Open pekd opened 4 years ago

pekd commented 4 years ago

Some language interpreters have to deal with native memory (e.g. Sulong, truffle86, and every language which implements or uses the Truffle NFI). The only way to access native memory right now is the Unsafe, but it's quite limited (some operations are not supported at all) and it shouldn't be used since it's not part of the public Java API.

There should be a Truffle API for low level memory operations similar to this:

public interface NativeMemory {
    // read access
    public byte  getI8(long address) throws SegfaultException, BusException;
    public short getI16(long address) throws SegfaultException, BusException;
    public int   getI32(long address) throws SegfaultException, BusException;
    public long  getI64(long address) throws SegfaultException, BusException;

    // write access
    public void setI8(long address, byte value) throws SegfaultException, BusException;
    public void setI16(long address, short value) throws SegfaultException, BusException;
    public void setI32(long address, int value) throws SegfaultException, BusException;
    public void setI64(long address, long value) throws SegfaultException, BusException;

    // atomic operations: cmpxchg
    public byte  cmpxchgI8(long address, byte expected, byte value) throws SegfaultException, BusException;
    public short cmpxchgI16(long address, short expected, int value) throws SegfaultException, BusException;
    public int   cmpxchgI32(long address, int expected, int value) throws SegfaultException, BusException;
    public long  cmpxchgI64(long address, long expected, long value) throws SegfaultException, BusException;

    // atomic operations: add
    public byte  lockaddI8(long address, byte value) throws SegfaultException, BusException;
    public short lockaddI16(long address, short value) throws SegfaultException, BusException;
    public int   lockaddI32(long address, int value) throws SegfaultException, BusException;
    public long  lockaddI64(long address, long value) throws SegfaultException, BusException;

    // memory management: low level
    public long mmap(long address, long size, int prot, int flags) throws InvalidArgumentException;
    public void munmap(long address, long size) throws InvalidArgumentException;
    public void mprotect(long address, long size, int prot) throws InvalidArgumentException;
    public long mremap(long old, long oldsize, long newsize, long flags) throws InvalidArgumentException;

    // memory management: high level
    public long malloc(long size) throws OutOfMemoryError;
    public long realloc(long address, long size) throws OutOfMemoryError;
    public void free(long ptr);
}

The read/write operations should be self-explaining; note that the exceptions here are essential.
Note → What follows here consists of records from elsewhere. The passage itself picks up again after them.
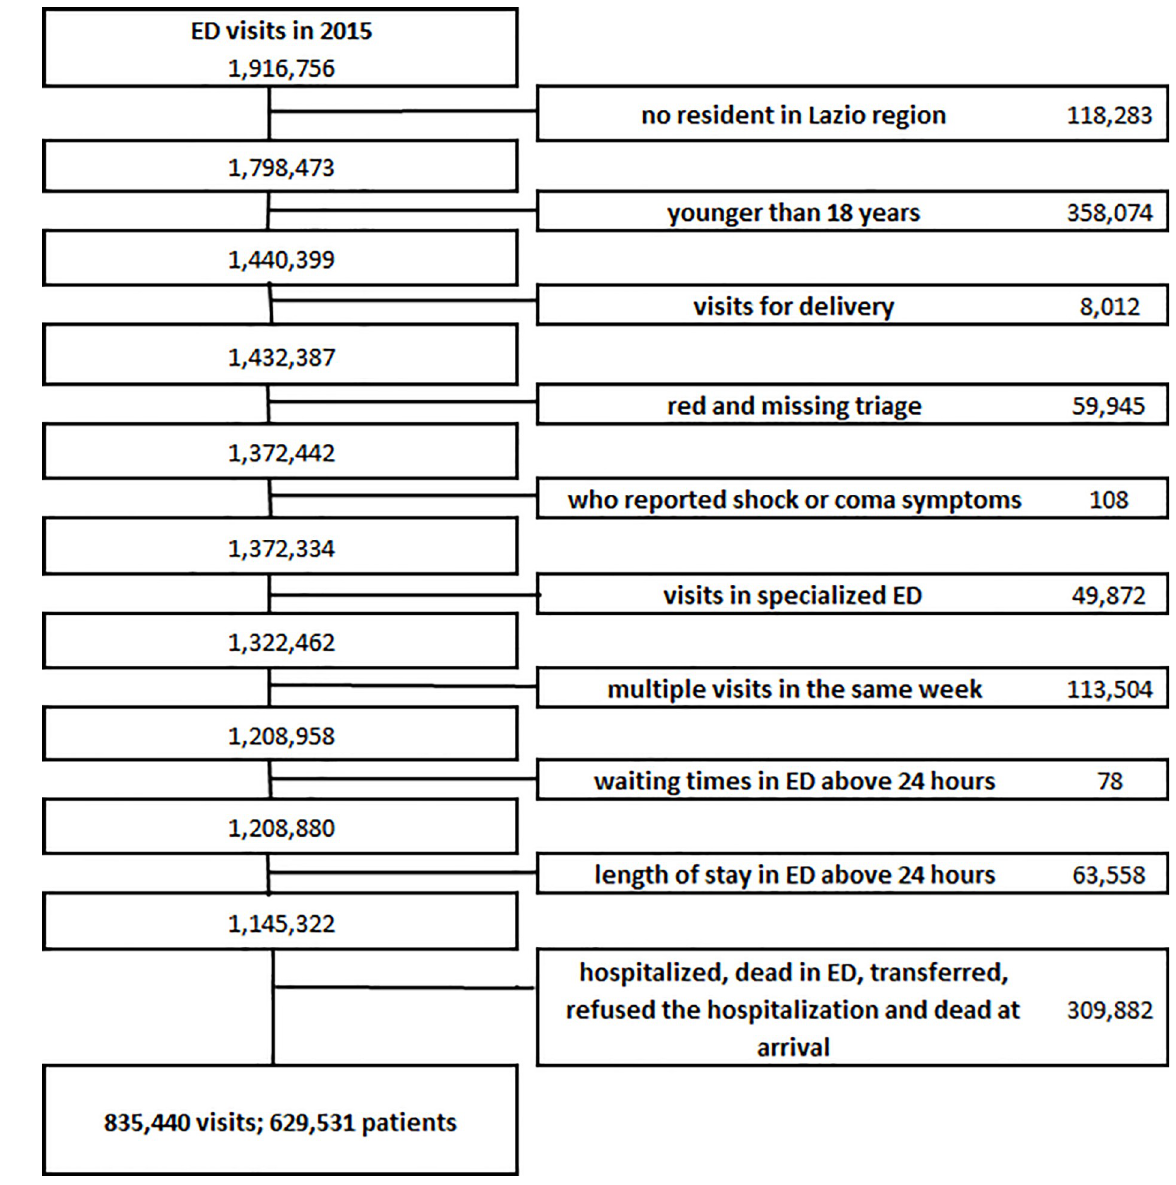
Fig 1. Summary of the cohort enrolment—exclusion criteria. cause a post-acute status (OR = 0.94) and for patients with foreign citizenship (OR = 0.94). The risk of LWBS is higher for non-assisted arrival (OR = 1.22), for patients who arrived dur- ing the afternoon and the night (OR = 1.46 and OR = 1.16), during week-end or holidays (OR = 1.12) and in a crowded ED (OR = 1.30). This risk increases with decreasing urgency of the triage category (OR = 2.05 for green triage, OR = 7.01 for white triage, compared to yellow ones) and with increasing wait times (OR = 32.31 > 6 hours compared to those who wait < 1 hour). The risk of LWBS is lower for resident in the province of Rome compared to those liv- ing in the rest of the region (OR = 0.90). The tendency to leave ED is higher for patients who have already done it once (OR = 1.45) or more than once in the previous year (OR = 3.26).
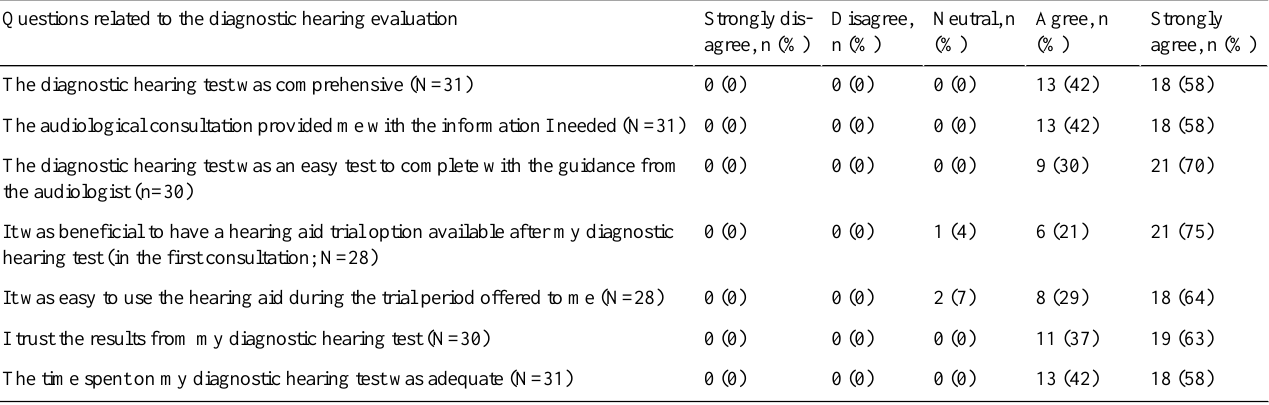
Table 3. Patient evaluation of the diagnostic hearing evaluation.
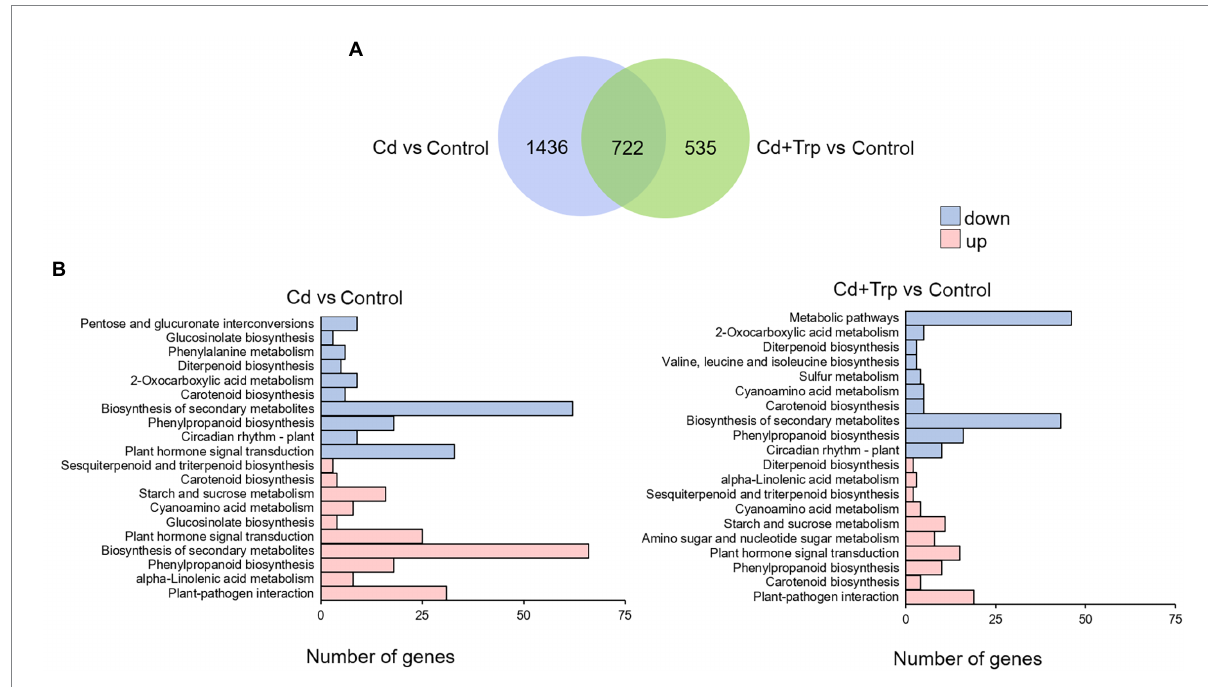
FIGURE 5 Analysis of differentially expressed genes (DEGs) and KEGG enrichment under Cd stress with or without Trp applicaiton. (A) Venn diagram of the distribution of DEGs responsive to Cd stress with or without Trp application. (B) KEGG pathway enrichment analysis of DEGs responsive to Cd stress with or without Trp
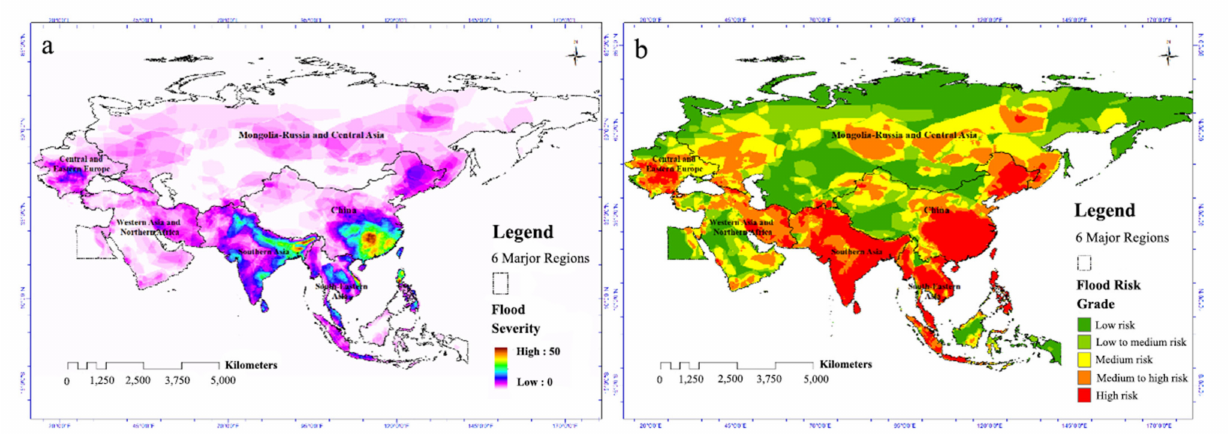
Figure 5. ( a ) flood frequency map along the “Belt and Road” zone; ( b ) flood frequency hierarchical map.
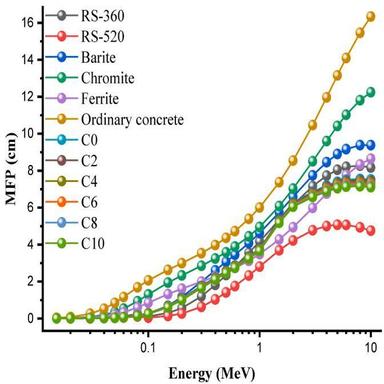
Variation of mean free path (MFP) against photon energy for the glasses and some traditional shielding materials.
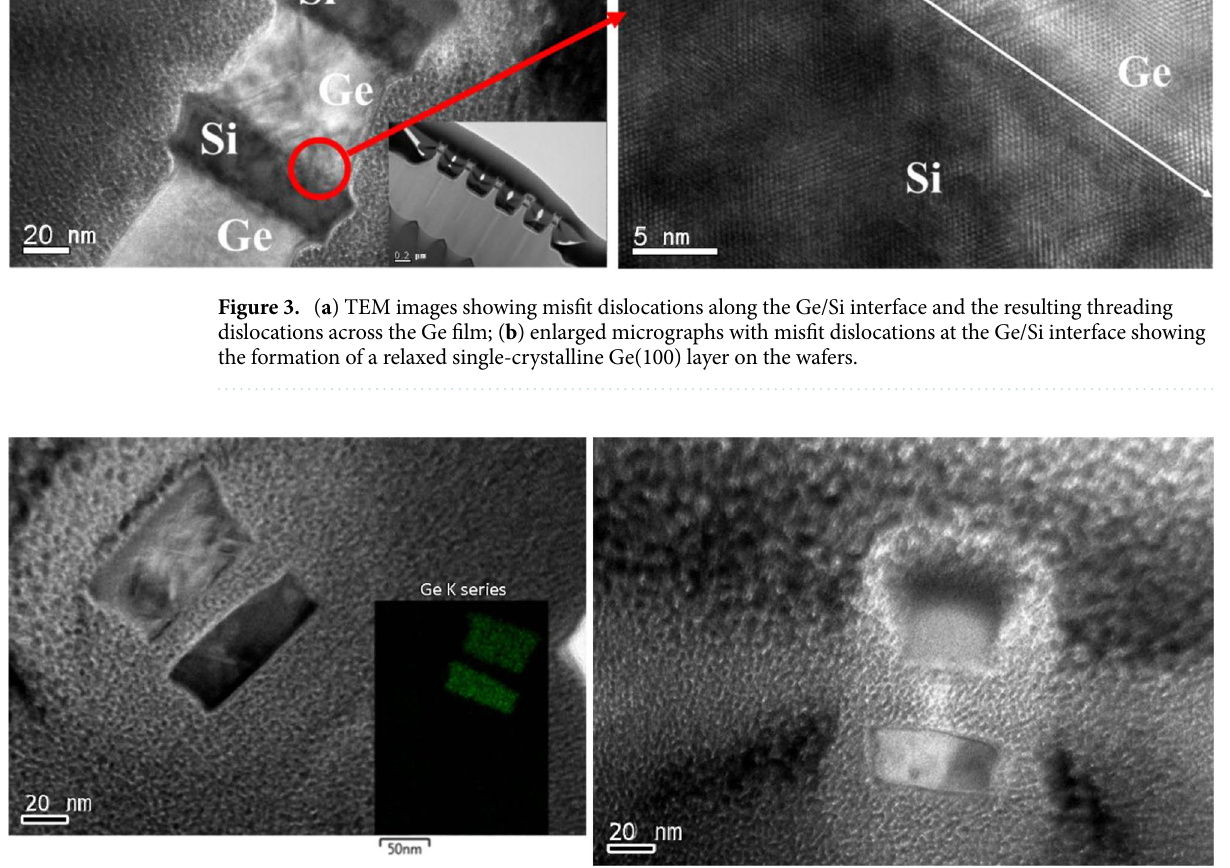
Figure 4. Cross-sectional TEM images of stacked Ge nanosheets ( a ) before and ( b ) after annealing. The latter show that the dislocations can be easily removed by forming gas annealing (600 °C/5 min) of the suspended sheets.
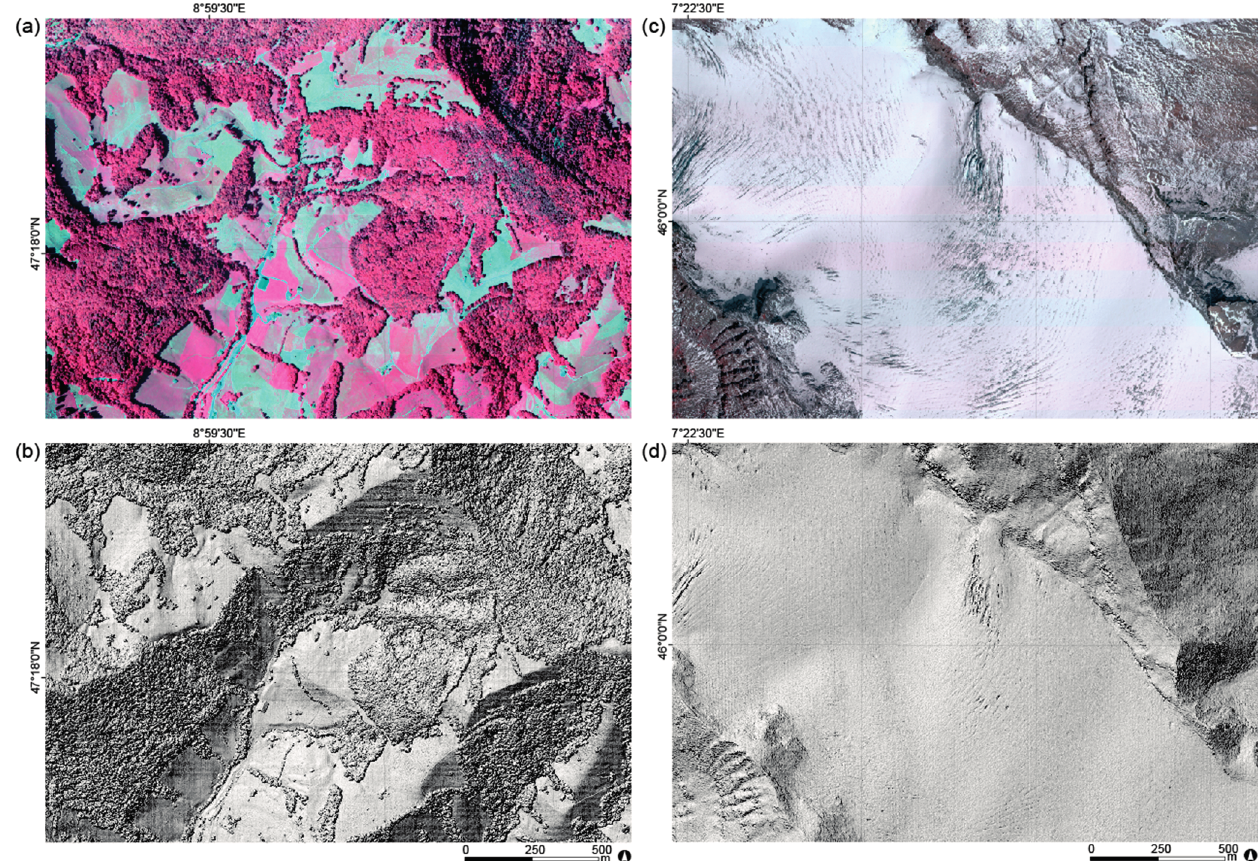
Figure 3. Examples of the performance of the two different correlation strategies: “ADS steep”, optimized for steep areas and very heterogeneous surfaces such as forest canopies ( a ) input CIR image and ( b ) shaded relief of the resulting DSM and “ADS flat”, optimized for homogeneous areas with little contrast such as glaciers ( c ) input CIR image and ( d ) shaded relief of the resulting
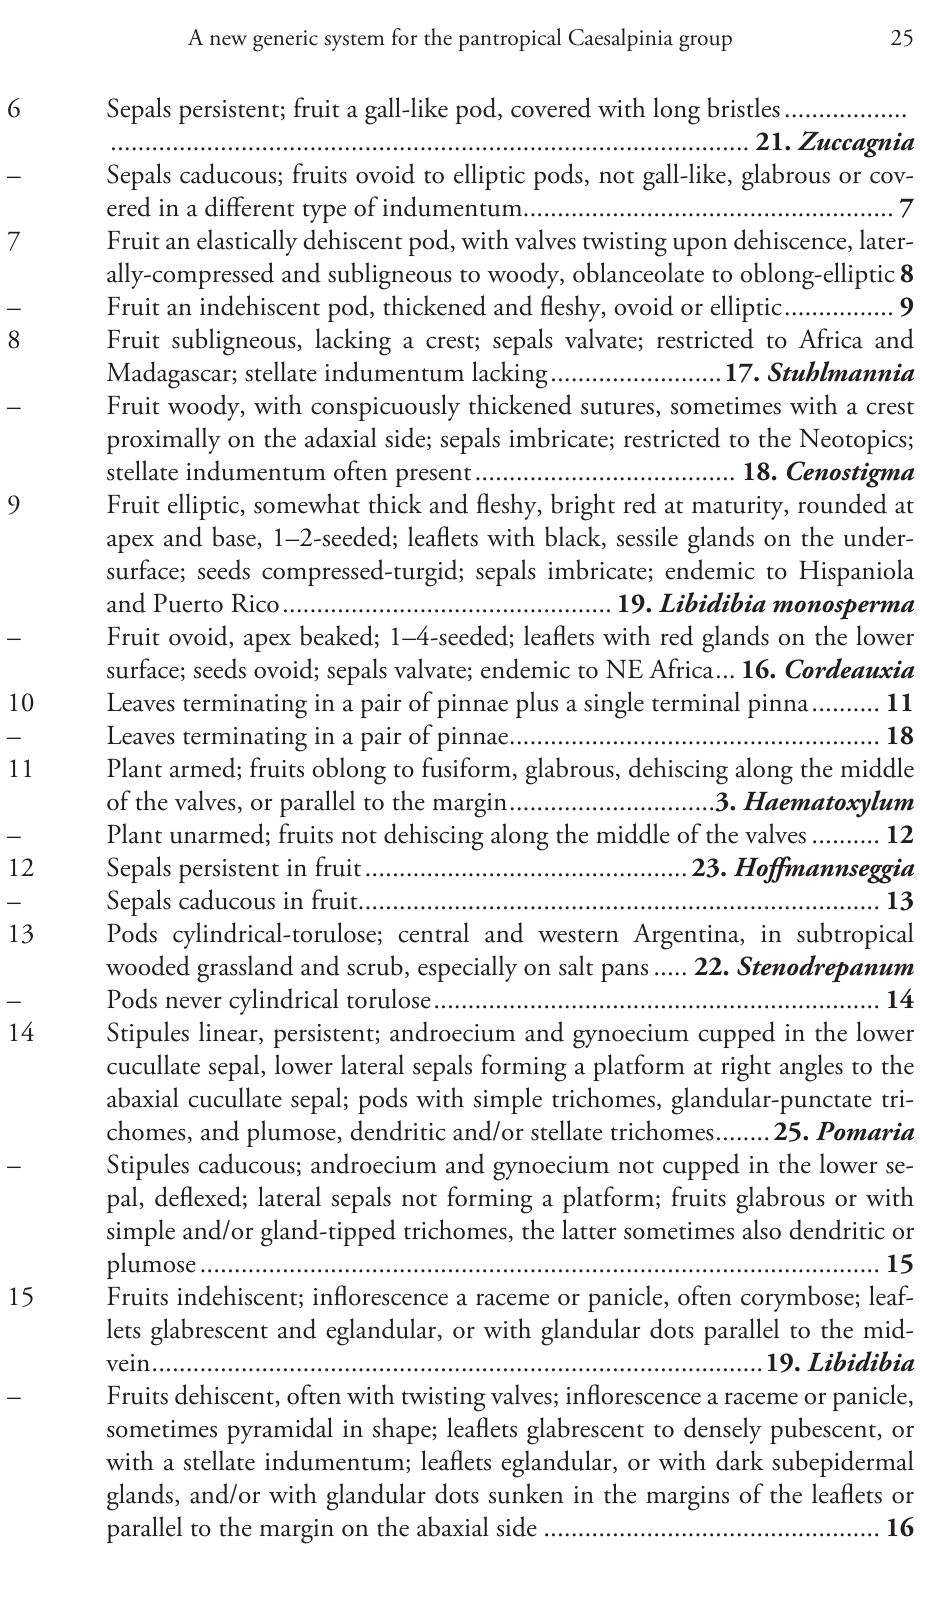
– Sepals caducous; fruits ovoid to elliptic pods, not gall-like, glabrous or cov- 7 Fruit an elastically dehiscent pod, with valves twisting upon dehiscence, later- ally-compressed and subligneous to woody, oblanceolate to oblong-elliptic 8 – Fruit an indehiscent pod, thickened and fleshy, ovoid or elliptic ................ 9 8 Fruit subligneous, lacking a crest; sepals valvate; restricted to Africa and Madagascar; stellate indumentum lacking ......................... 17. Stuhlmannia – Fruit woody, with conspicuously thickened sutures, sometimes with a crest proximally on the adaxial side; sepals imbricate; restricted to the Neotopics; stellate indumentum often present ...................................... 18. Cenostigma 9 Fruit elliptic, somewhat thick and fleshy, bright red at maturity, rounded at apex and base, 1–2-seeded; leaflets with black, sessile glands on the under- surface; seeds compressed-turgid; sepals imbricate; endemic to Hispaniola and Puerto Rico ................................................ 19. Libidibia monosperma – Fruit ovoid, apex beaked; 1–4-seeded; leaflets with red glands on the lower surface; seeds ovoid; sepals valvate; endemic to NE Africa ... 16. Cordeauxia 10 Leaves terminating in a pair of pinnae plus a single terminal pinna .......... 11 – Leaves terminating in a pair of pinnae ...................................................... 18 11 Plant armed; fruits oblong to fusiform, glabrous, dehiscing along the middle of the valves, or parallel to the margin .............................. 3. Haematoxylum – Plant unarmed; fruits not dehiscing along the middle of the valves .......... 12 12 – 13 Pods cylindrical-torulose; central and western Argentina, in subtropical wooded grassland and scrub, especially on salt pans ..... 22. Stenodrepanum – Pods never cylindrical torulose ................................................................. 14 14 Stipules linear, persistent; androecium and gynoecium cupped in the lower cucullate sepal, lower lateral sepals forming a platform at right angles to the abaxial cucullate sepal; pods with simple trichomes, glandular-punctate tri- chomes, and plumose, dendritic and/or stellate trichomes ........ 25. Pomaria – Stipules caducous; androecium and gynoecium not cupped in the lower se- pal, deflexed; lateral sepals not forming a platform; fruits glabrous or with simple and/or gland-tipped trichomes, the latter sometimes also dendritic or 15 Fruits indehiscent; inflorescence a raceme or panicle, often corymbose; leaf- lets glabrescent and eglandular, or with glandular dots parallel to the mid- – Fruits dehiscent, often with twisting valves; inflorescence a raceme or panicle, sometimes pyramidal in shape; leaflets glabrescent to densely pubescent, or with a stellate indumentum; leaflets eglandular, or with dark subepidermal glands, and/or with glandular dots sunken in the margins of the leaflets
They provide the ability to catch segfaults (SIGSEGV) and bus errors (SIGBUS) in the program. In Sulong this means a crash of the guest program can print a useful message like e.g. a stack trace (instead of a VM crash), in truffle86 this means it's possible to implement segfault handlers for the guest program which is necessary for some programs. I know that these functions probably require changes in HotSpot/OpenJDK to be able to catch the signal and throw exceptions to the Java code, but that's exactly the reason why it's almost impossible to do this efficiently in a language interpreter without having this in the Truffle API.

The atomic operations are necessary to implement low level locking mechanisms when using native memory; e.g. the atomic addition on native memory is not available through any standard JDK class. Maybe more atomic operations like atomic xchg might be useful, but I'm not sure which atomic operations are available on all architectures. However, I know that it's a major pain to implement everything solely with cmpxchg (e.g. using the Unsafe right now).

Of course the memory management functions could be invoked using JNI/SystemJava, but the point of this API is to have all necessary memory related operations in one place and make such JNI/SystemJava code unnecessary for most memory operations.

remkop commented 4 years ago

This looks vaguely related to JEP 370 and memaccess, but more low level and more extensive. Maybe the goals are too different, but perhaps this proposal could be fed back into panama as a potential use case?

boris-spas commented 4 years ago

Tracking internally as Issue GR-20935.